### Aim
Reproduce the lines below without alteration, from the first line through the one containing "genus: Oenothera", including both.

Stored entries
# # # # # # #

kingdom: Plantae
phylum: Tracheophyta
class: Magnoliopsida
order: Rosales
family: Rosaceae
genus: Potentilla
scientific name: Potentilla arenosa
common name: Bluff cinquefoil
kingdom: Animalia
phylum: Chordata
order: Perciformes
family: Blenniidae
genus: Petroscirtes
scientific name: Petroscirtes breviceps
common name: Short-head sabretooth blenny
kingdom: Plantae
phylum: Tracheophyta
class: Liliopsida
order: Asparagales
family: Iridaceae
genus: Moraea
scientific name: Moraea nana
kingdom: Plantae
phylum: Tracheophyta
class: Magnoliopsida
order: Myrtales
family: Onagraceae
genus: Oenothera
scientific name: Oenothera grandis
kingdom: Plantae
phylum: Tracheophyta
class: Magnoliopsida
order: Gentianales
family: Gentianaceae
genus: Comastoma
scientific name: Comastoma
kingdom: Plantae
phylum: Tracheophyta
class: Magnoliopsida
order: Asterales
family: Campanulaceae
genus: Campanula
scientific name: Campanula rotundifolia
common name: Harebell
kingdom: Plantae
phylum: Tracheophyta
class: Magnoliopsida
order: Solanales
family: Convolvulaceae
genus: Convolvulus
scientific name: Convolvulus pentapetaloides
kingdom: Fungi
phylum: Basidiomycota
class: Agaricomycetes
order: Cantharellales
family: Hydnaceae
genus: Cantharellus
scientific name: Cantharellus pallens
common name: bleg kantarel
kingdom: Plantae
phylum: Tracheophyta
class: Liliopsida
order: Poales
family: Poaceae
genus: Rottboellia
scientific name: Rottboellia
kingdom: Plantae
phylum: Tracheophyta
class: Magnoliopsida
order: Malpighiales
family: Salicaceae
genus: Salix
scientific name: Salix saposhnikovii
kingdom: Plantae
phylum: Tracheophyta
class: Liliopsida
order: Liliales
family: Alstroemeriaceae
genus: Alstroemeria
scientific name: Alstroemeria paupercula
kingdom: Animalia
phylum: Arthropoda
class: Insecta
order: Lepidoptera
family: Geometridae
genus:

# # # # # # #

### Exercise response
kingdom: Plantae
phylum: Tracheophyta
class: Magnoliopsida
order: Rosales
family: Rosaceae
genus: Potentilla
scientific name: Potentilla arenosa
common name: Bluff cinquefoil
kingdom: Animalia
phylum: Chordata
order: Perciformes
family: Blenniidae
genus: Petroscirtes
scientific name: Petroscirtes breviceps
common name: Short-head sabretooth blenny
kingdom: Plantae
phylum: Tracheophyta
class: Liliopsida
order: Asparagales
family: Iridaceae
genus: Moraea
scientific name: Moraea nana
kingdom: Plantae
phylum: Tracheophyta
class: Magnoliopsida
order: Myrtales
family: Onagraceae
genus: Oenothera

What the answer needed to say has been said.